Glenn Arne Hansen

Personal information
- Date of birth: 20 September 1972 (age 52)
- Position(s): goalkeeper

Youth career
- Langhus

Senior career*
- Years: Team / Apps / (Gls)
- 1989: Langhus
- 1990–1991: Drøbak-Frogn
- 1992: Ski
- 1993–1996: Drøbak-Frogn
- 1996: → Bradford City (loan) / 0 / (0)
- 1996: → Strømsgodset (loan)
- 1997–2001: Strømsgodset
- 2002–2010: Follo
- 2011–2012: Nesodden
- 2013: Drøbak-Frogn
- 2014: Nesodden
- 2015: Langhus
- 2019–: Ski

= Glenn Arne Hansen =

Norwegian footballer (born 1972)

Glenn Arne Hansen (born 20 September 1972) is a retired Norwegian football goalkeeper.

After half a year on Langhus's senior team in 1989, he joined the region's prime team Drøbak-Frogn in 1990. He played the 1992 season in Ski, then returned to Drøbak-Frogn.
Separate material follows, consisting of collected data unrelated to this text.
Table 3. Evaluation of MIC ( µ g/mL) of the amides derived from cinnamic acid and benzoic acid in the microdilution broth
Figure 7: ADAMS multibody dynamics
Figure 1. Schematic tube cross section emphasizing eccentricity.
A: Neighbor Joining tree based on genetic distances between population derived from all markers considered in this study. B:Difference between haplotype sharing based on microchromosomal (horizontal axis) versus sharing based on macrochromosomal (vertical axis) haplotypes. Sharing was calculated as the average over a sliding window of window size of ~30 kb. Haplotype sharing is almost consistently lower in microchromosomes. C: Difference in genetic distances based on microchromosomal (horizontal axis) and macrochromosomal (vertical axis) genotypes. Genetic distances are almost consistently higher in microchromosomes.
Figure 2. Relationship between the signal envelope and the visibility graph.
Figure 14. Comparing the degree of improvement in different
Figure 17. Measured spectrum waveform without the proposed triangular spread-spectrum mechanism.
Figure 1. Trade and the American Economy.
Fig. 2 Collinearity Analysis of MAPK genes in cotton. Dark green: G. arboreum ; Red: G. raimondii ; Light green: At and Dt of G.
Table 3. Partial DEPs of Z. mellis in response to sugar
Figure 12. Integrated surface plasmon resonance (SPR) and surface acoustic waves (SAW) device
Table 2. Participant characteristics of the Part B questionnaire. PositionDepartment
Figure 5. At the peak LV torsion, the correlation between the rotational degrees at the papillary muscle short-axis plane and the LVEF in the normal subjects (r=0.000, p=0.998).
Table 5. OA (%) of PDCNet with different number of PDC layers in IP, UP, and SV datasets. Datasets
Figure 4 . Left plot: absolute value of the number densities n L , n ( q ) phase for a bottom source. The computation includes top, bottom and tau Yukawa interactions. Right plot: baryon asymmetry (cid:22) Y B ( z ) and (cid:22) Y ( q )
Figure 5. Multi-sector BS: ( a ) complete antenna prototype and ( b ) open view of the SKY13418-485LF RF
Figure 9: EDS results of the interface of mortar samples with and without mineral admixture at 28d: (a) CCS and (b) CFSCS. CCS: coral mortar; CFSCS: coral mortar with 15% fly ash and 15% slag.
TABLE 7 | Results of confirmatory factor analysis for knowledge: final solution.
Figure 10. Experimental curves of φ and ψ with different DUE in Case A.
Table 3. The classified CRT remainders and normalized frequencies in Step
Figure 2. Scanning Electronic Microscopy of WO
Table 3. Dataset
In March 1996 Hansen was loaned out to Bradford City, trying his luck in reserve matches. However, in late May 1996 the Norwegian top-flight team Strømsgodset was bereft of goalkeepers, and Hansen agreed on a loan to them. He then joined Strømsgodset on a permanent basis, playing there until 2001. He then had a nine-year stint in Follo, staying with them until the 2010 Norwegian Football Cup Final which Follo lost to Hansens former team Strømsgodset. Hansen then played two seasons for then-second-tier Nesodden, then one season each in Drøbak-Frogn, Nesodden and Langhus before retiring as a 43-year old. He joined Ski's coaching setup and even featured for the club's fifth-tier senior team.